→ **Exercise prompt**
Where a record contains a picture, omit the picture and repeat the rest exactly.

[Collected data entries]
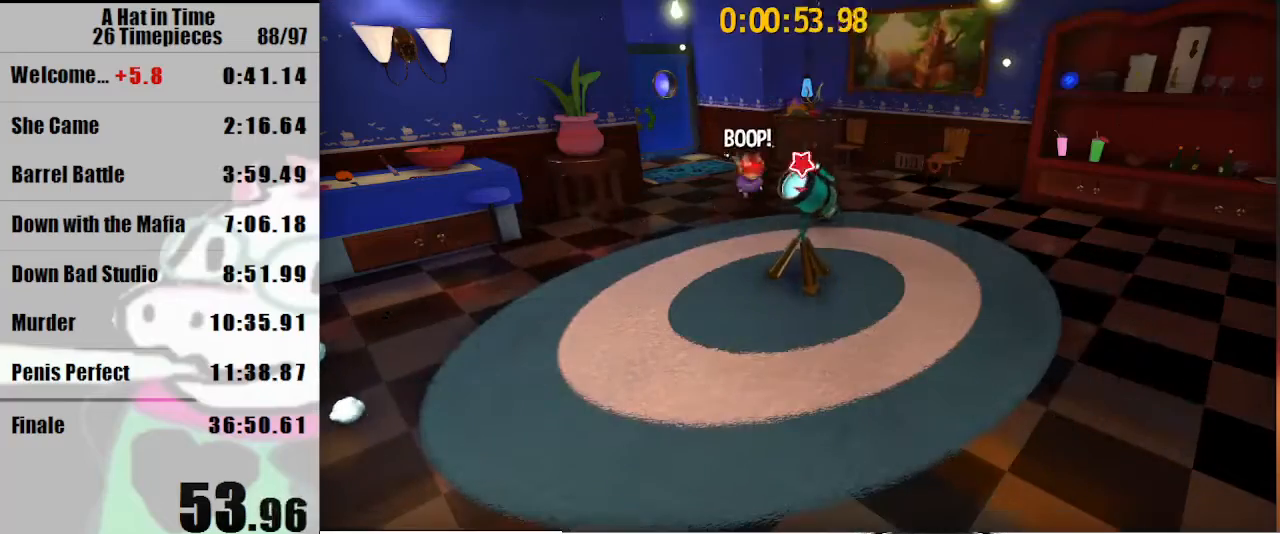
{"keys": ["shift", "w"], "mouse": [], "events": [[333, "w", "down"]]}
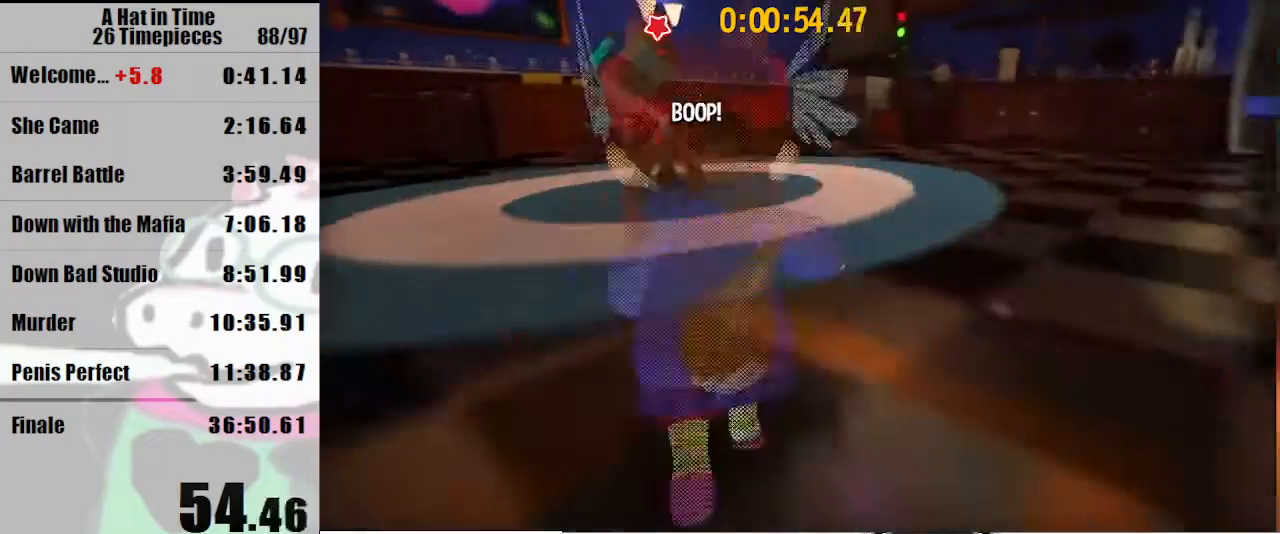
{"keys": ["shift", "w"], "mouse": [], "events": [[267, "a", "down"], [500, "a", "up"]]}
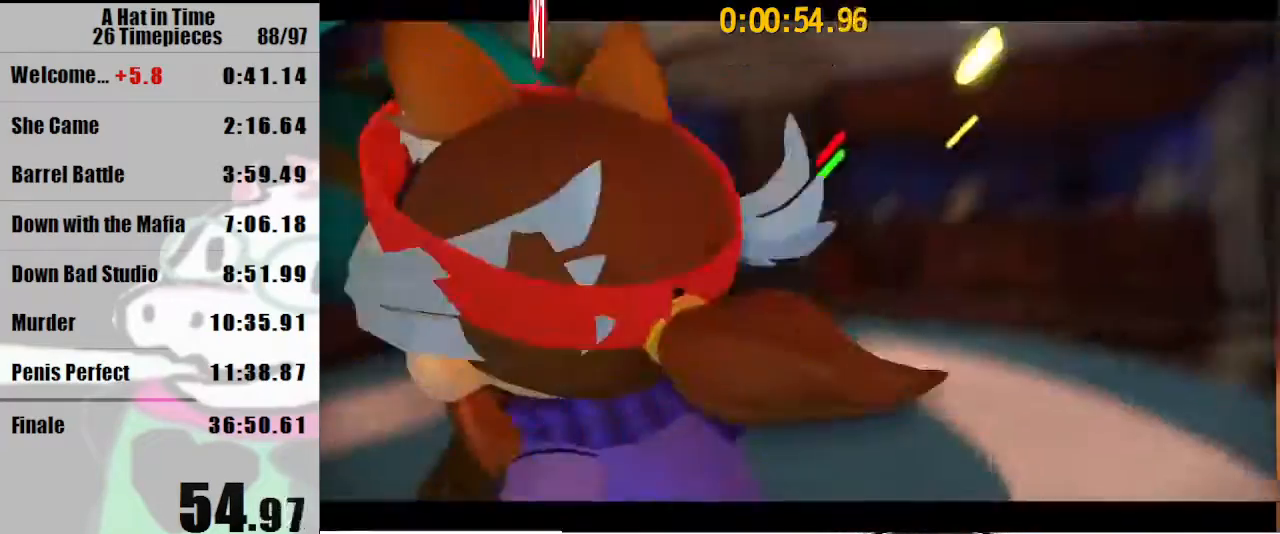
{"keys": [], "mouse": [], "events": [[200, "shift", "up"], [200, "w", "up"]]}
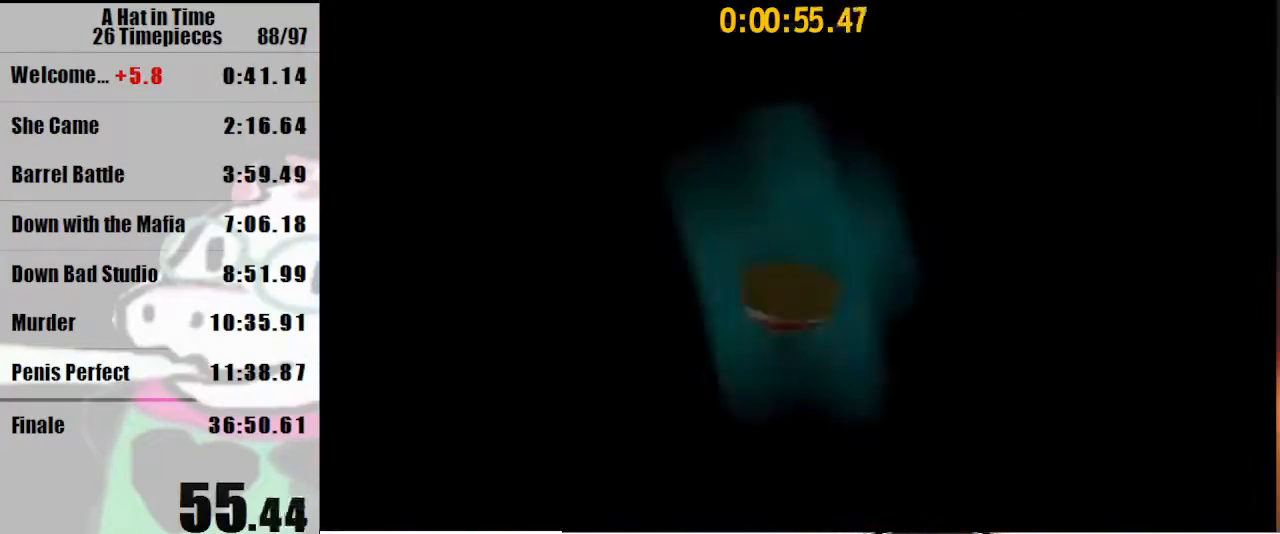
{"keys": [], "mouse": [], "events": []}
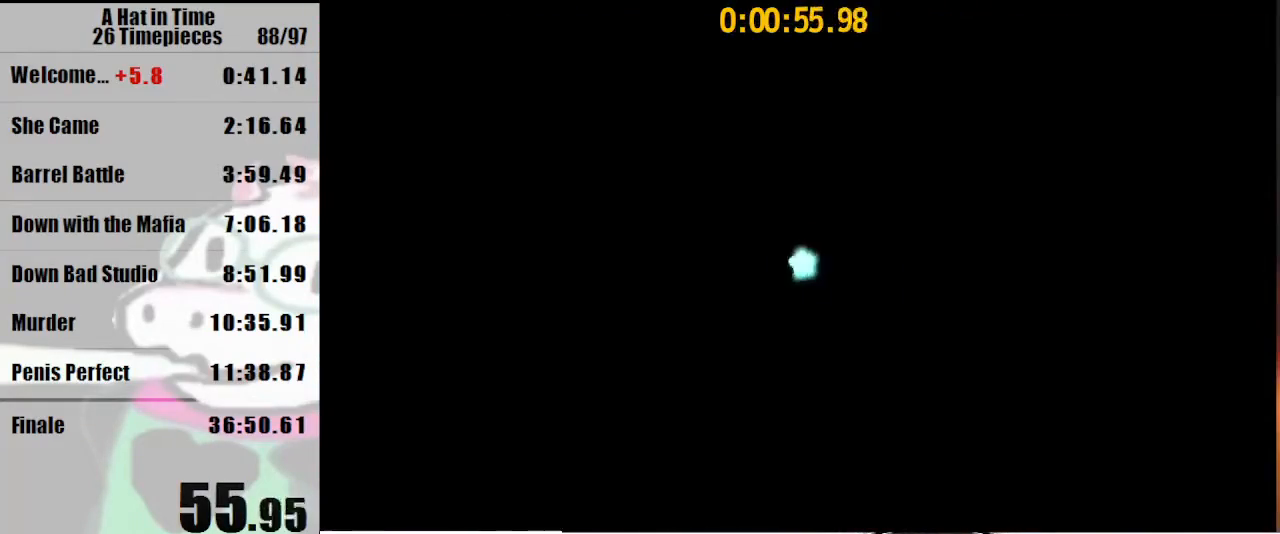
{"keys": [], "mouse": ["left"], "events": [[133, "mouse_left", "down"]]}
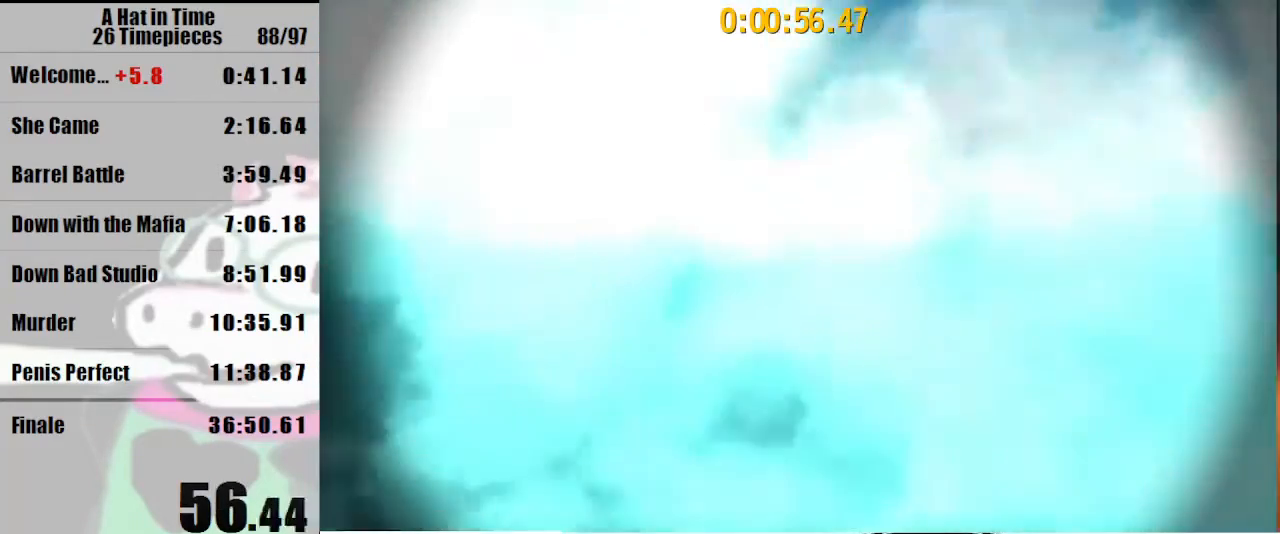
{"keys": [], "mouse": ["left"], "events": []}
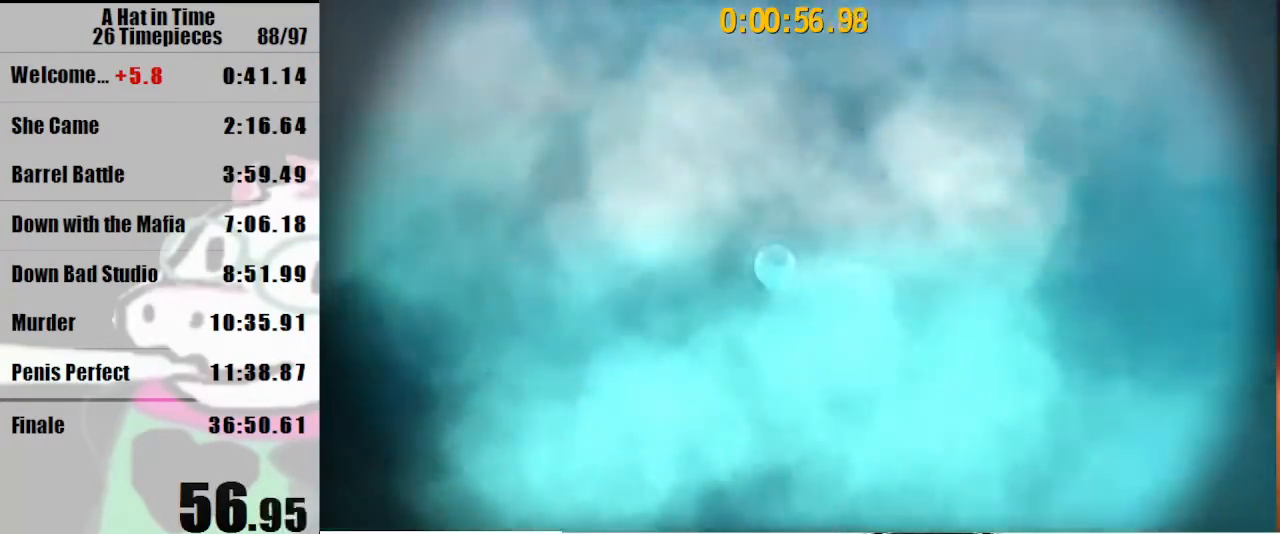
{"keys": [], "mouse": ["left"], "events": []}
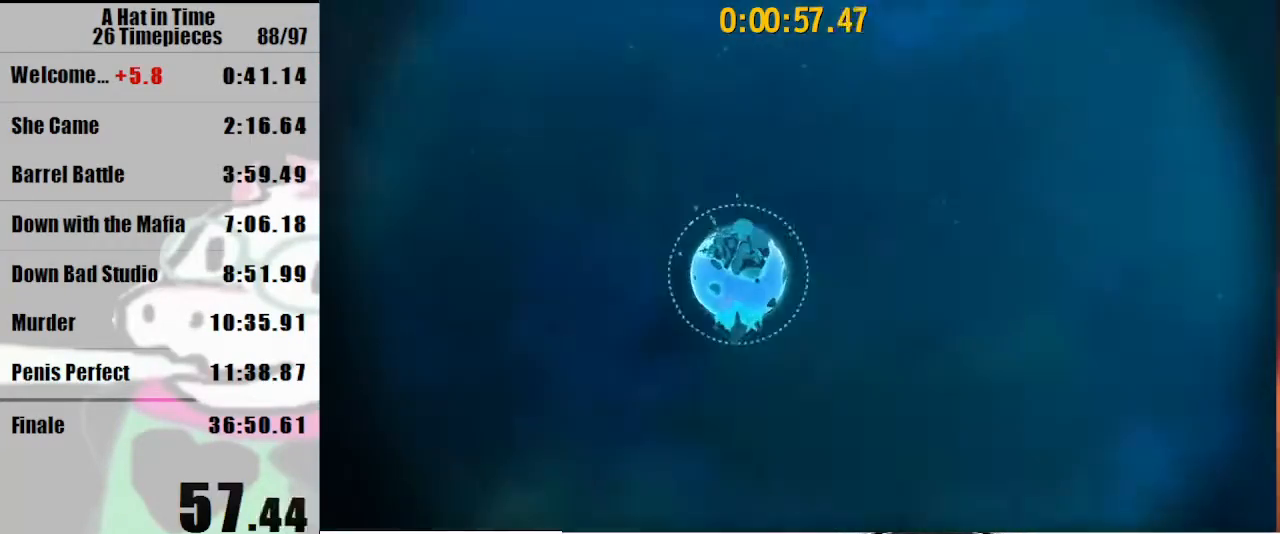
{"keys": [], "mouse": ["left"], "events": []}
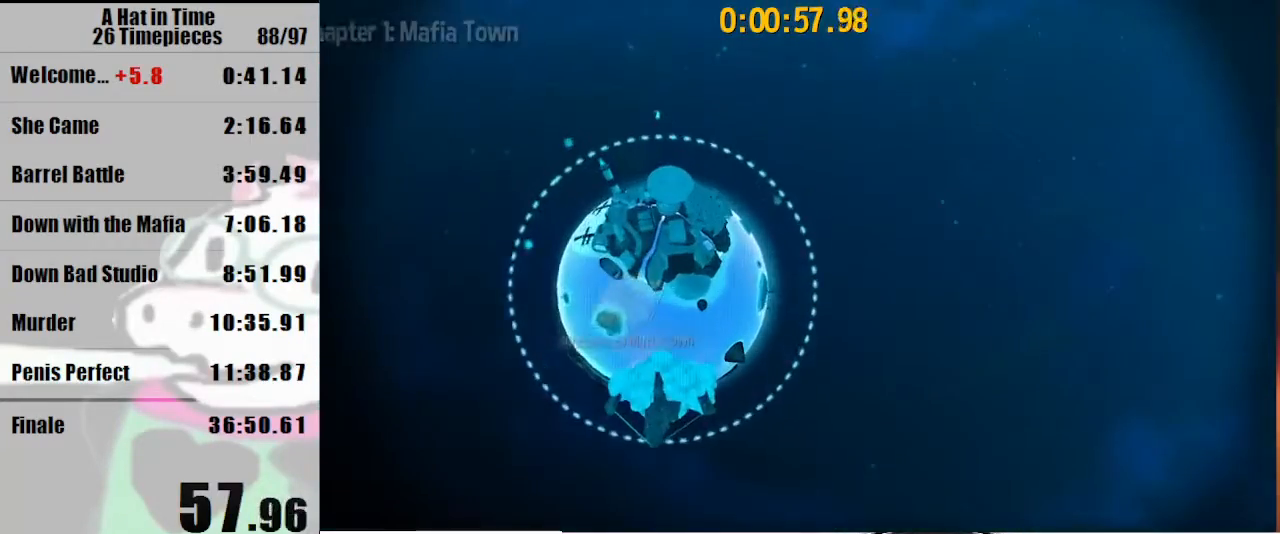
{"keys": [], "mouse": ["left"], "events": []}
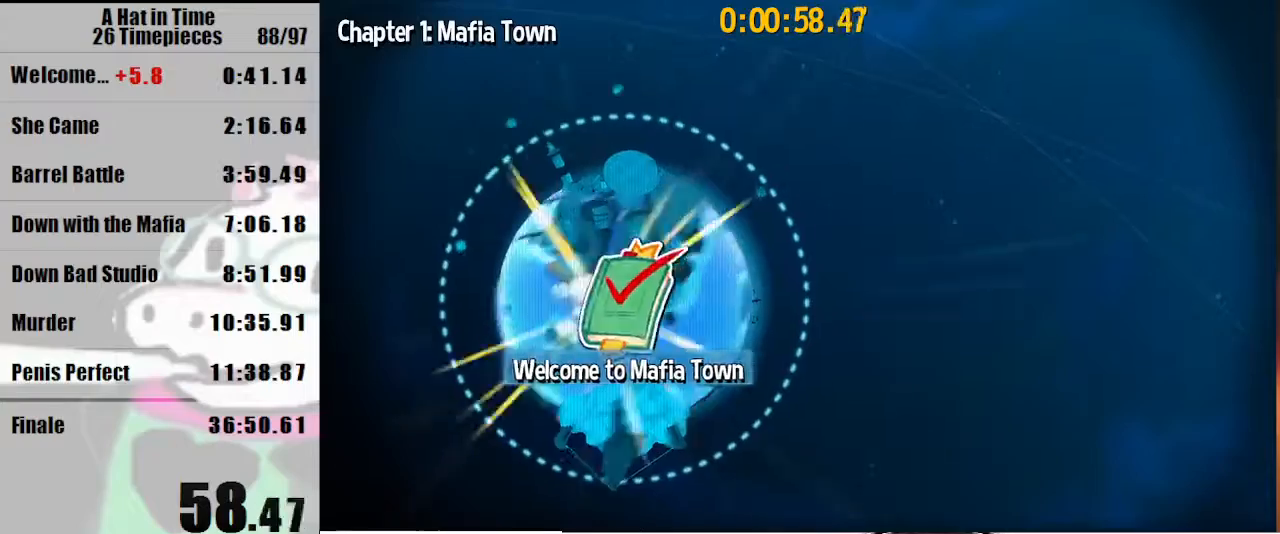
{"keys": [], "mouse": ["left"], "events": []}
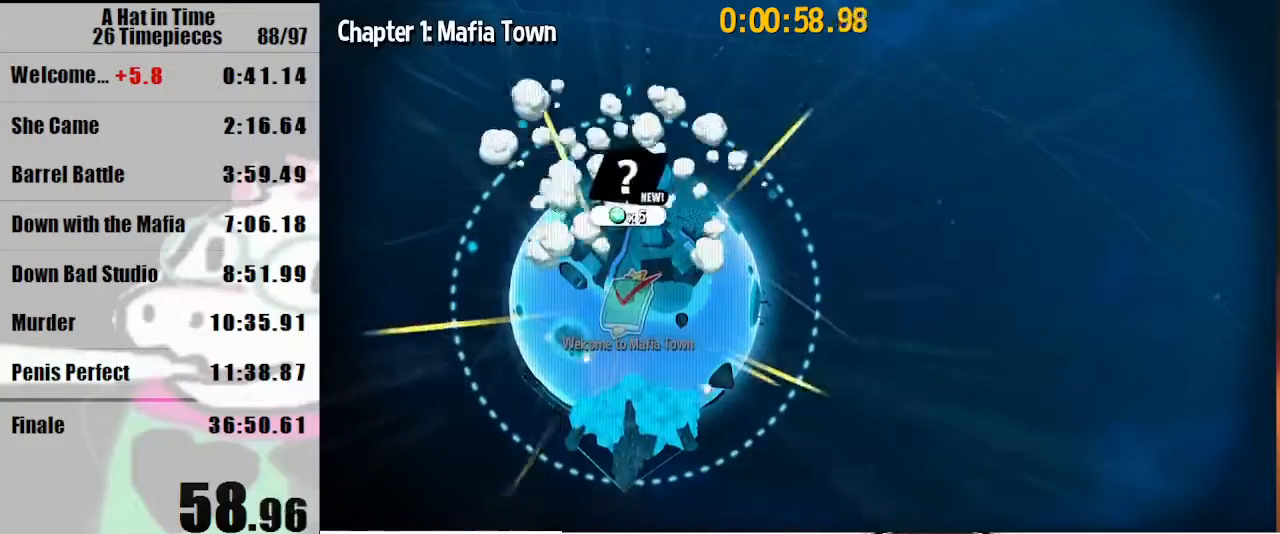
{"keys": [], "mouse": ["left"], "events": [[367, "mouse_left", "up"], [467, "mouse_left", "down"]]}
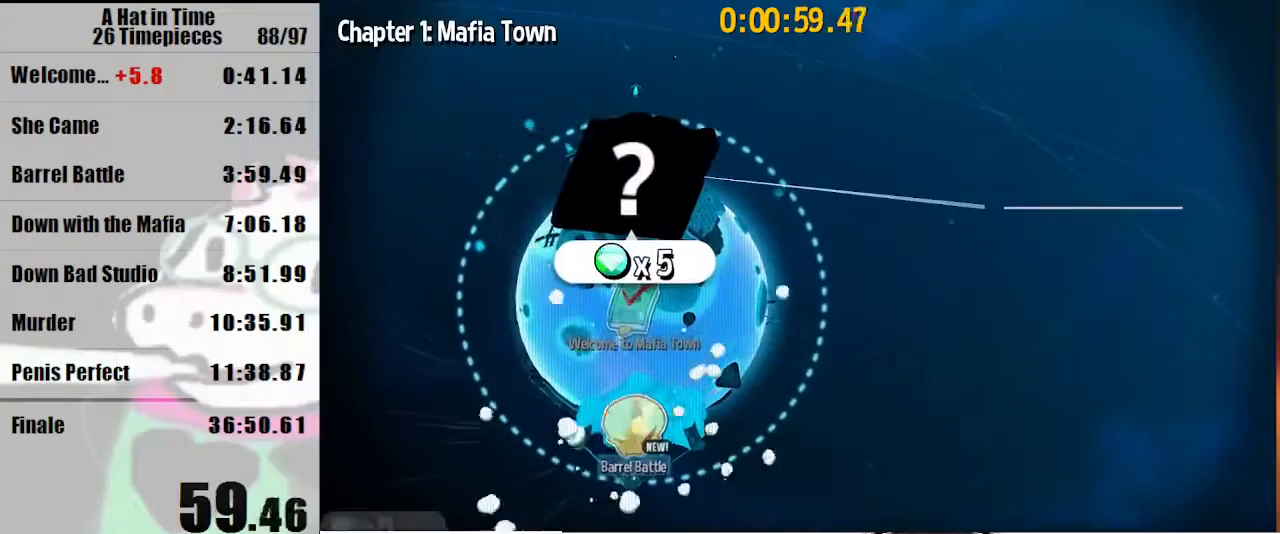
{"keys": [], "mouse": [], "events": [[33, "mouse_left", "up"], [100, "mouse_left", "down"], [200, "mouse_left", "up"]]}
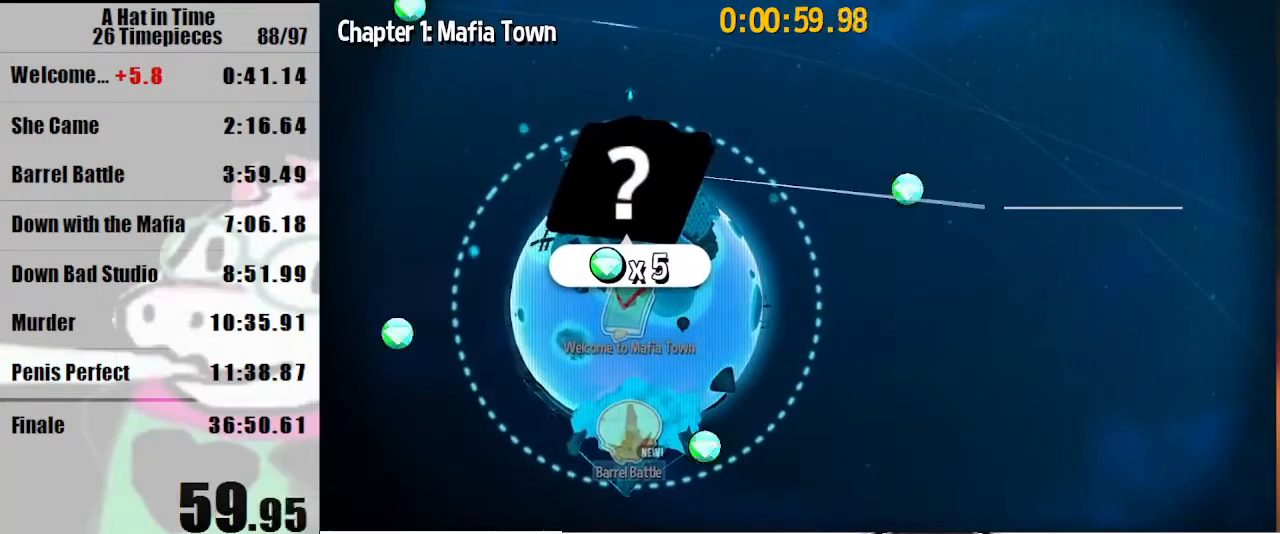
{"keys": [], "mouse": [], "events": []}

→ **Answer to the exercise**
{"keys": ["shift", "w"], "mouse": [], "events": [[333, "w", "down"]]}
{"keys": ["shift", "w"], "mouse": [], "events": [[267, "a", "down"], [500, "a", "up"]]}
{"keys": [], "mouse": [], "events": [[200, "shift", "up"], [200, "w", "up"]]}
{"keys": [], "mouse": [], "events": []}
{"keys": [], "mouse": ["left"], "events": [[133, "mouse_left", "down"]]}
{"keys": [], "mouse": ["left"], "events": []}
{"keys": [], "mouse": ["left"], "events": []}
{"keys": [], "mouse": ["left"], "events": []}
{"keys": [], "mouse": ["left"], "events": []}
{"keys": [], "mouse": ["left"], "events": []}
{"keys": [], "mouse": ["left"], "events": [[367, "mouse_left", "up"], [467, "mouse_left", "down"]]}
{"keys": [], "mouse": [], "events": [[33, "mouse_left", "up"], [100, "mouse_left", "down"], [200, "mouse_left", "up"]]}
{"keys": [], "mouse": [], "events": []}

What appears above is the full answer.